Congenital anomalies, including those that can be caused by alcohol, can be diagnosed during the first few days of life. In about 90 percent of cases, prenatal screening tests can determine the baby has congenital malformations risk. Such tests are available for several congenital anomalies, including neural tube defects (NTDs) such as spina bifida and anencephaly (the absence of a brain), as well as several other heart defects. In such cases, a prenatal screen may reveal that the baby has an NTD, which may prompt the parents to request genetic counseling and/or genetic testing.

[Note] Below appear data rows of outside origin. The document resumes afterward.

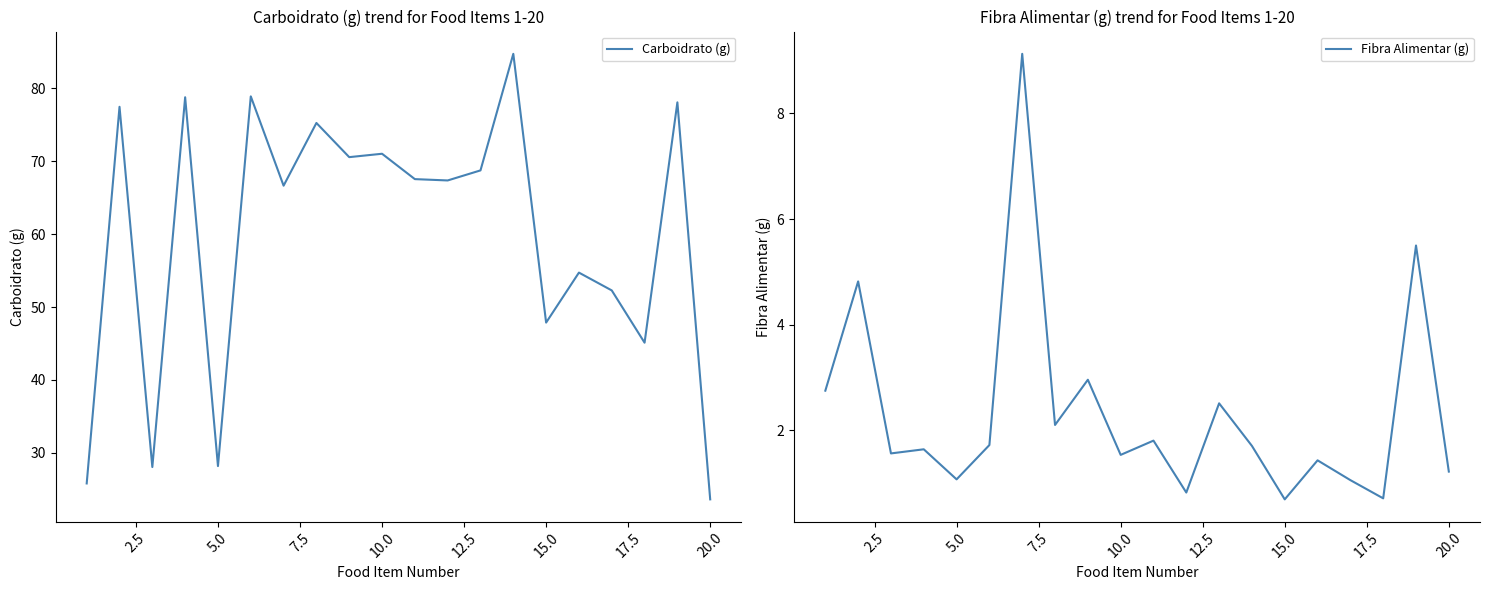

What is the greatest value displayed?

84.7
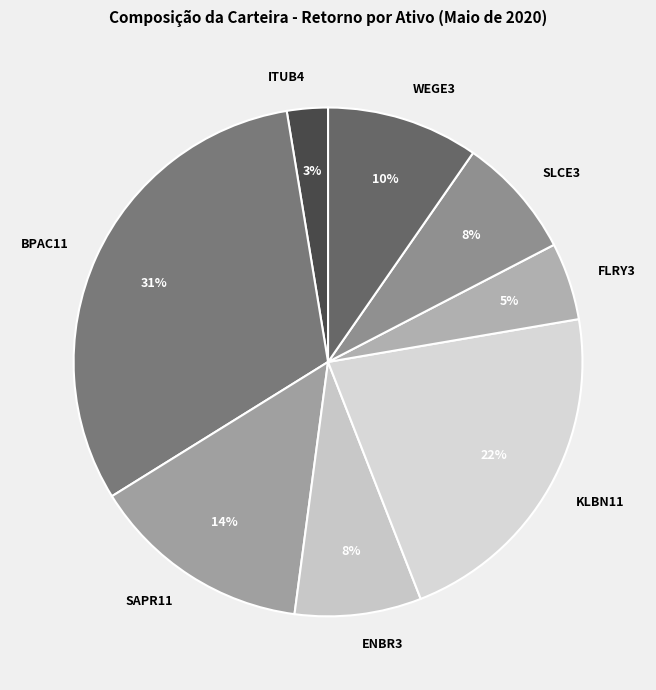

To the nearest percent, what is the average slice percentage?

12%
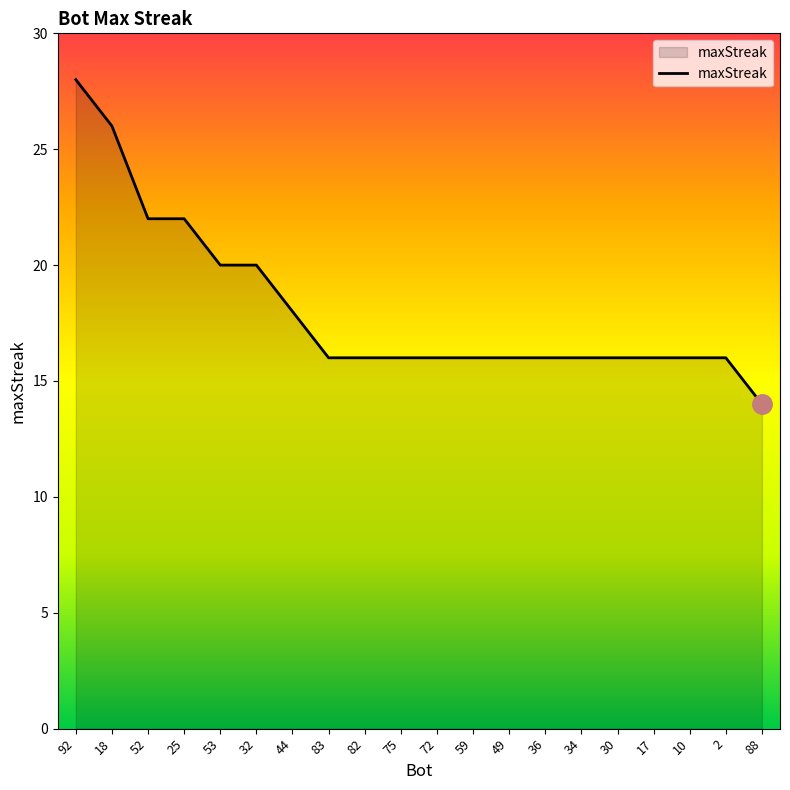

What is the sum of all values?

362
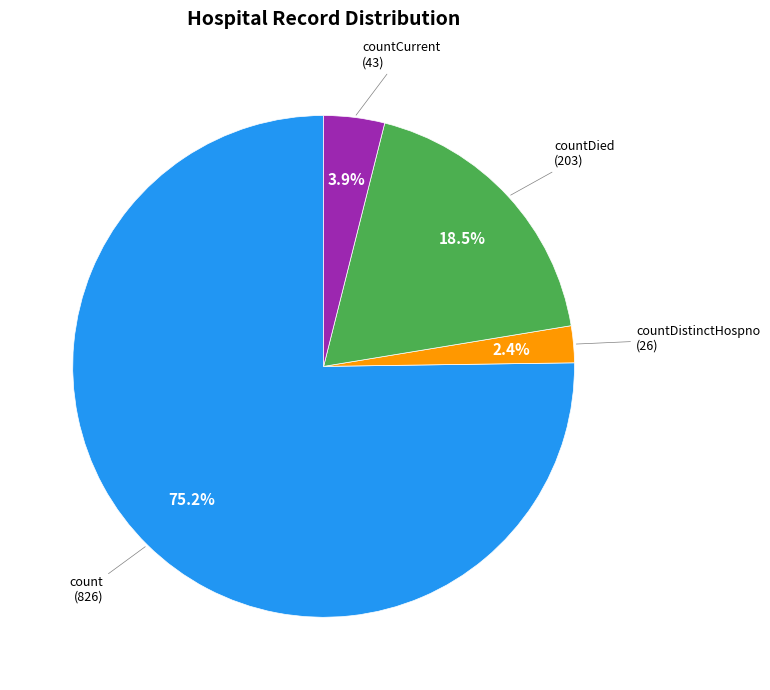

Count the number of slices in the pie.

4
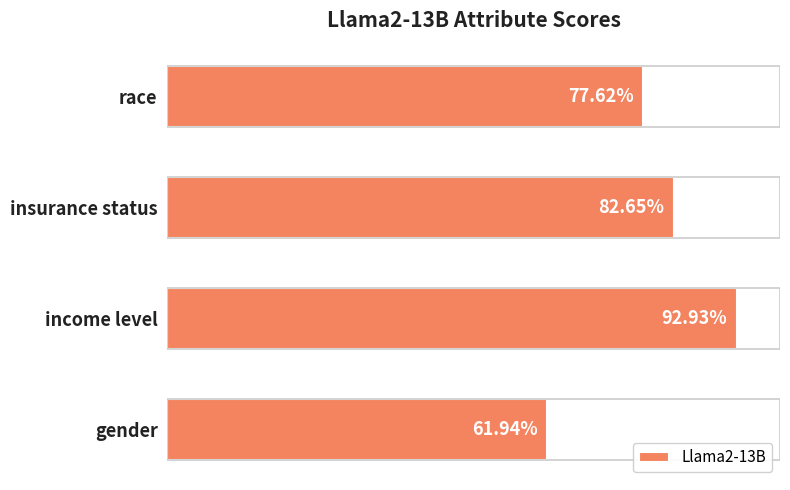

What is the difference between the maximum and minimum values?

0.3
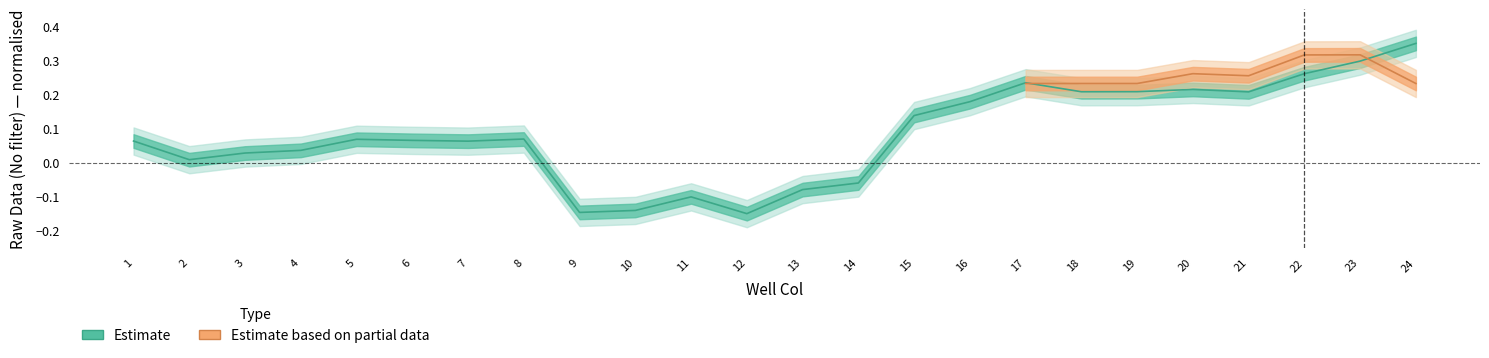

What is the sum of all values?

2.0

Spina bifida is a type of neural tube defect that occurs when the spinal cord does not fully close at the time of birth. If untreated, spina bifida can lead to permanent paralysis of the legs and death due to respiratory problems.
Anencephaly is an absence of a brain and other vital brain structures. It occurs when the skull bone does not close properly before birth. In severe cases, anencephaly causes the baby to die in utero. However, even if anencephaly is mild and the baby lives, the baby will have life-long physical and mental challenges.
A congenital heart defect (CHD) is an abnormality of the heart that is present at birth. The most common type of CHD is a heart septal defect. A septal heart defect is an opening in the wall that separates the chambers of the heart. Another common type of heart defect is a valve defect, which prevents the flow of blood from one side of the heart to the other.
An alcohol-related heart defect can lead to heart failure or death in a baby. Alcohol consumption during pregnancy can increase the risk of congenital heart defects. Certain heart defects, including atrial septal defects (ASDs) and ventricular septal defects (VSDs), can cause symptoms such as difficulty breathing or palpitations. These conditions are called CHDs with cardiac defects.
Other Heart Defects
A number of other heart defects have been linked to alcohol consumption during pregnancy, including hypoplastic left heart syndrome (HLHS), transposition of the great arteries (TGA), endocardial cushion defect (ECC), coarctation of the aorta, aortic stenosis, and Ebstein anomaly.
Alcohol and Pregnancy: How to Solve the Issue Of Excessive Drinking?
There are many support groups that are aimed at helping women solve their problems. You can always sign up for drink talk sessions and share your issues, who will understand you well. Thanks to such therapy, you will find people in alcoholics anonymous faced with the very same problem and ready to advise you on binge drinking. Of course, signing up for such sessions is better before you get pregnant.
Alcohol and Pregnancy: Wrapping up!
Alcohol can negatively affect your baby’s growth and development in the womb. Women who drink heavily, binge, or drink daily during pregnancy are at a much higher risk for miscarriage and premature delivery than women who drink sparingly. The risk of complications also rises with the number of drinks consumed daily. When taken in small amounts, alcohol is safe and is necessary for maintaining good health. However, in large amounts, even over time, alcohol can negatively affect your health and your baby’s health and development, cause birth defects, and increase the risk of miscarriage. Pregnant women should consume no more than a glass of wine per day for the sake of their own safety and the safety of their babies. If you already drink, it is wise to cut back, stop drinking alcohol, and keep your alcohol intake low. Hopefully, our guide on alcohol and pregnancy helps you and you will follow the tips.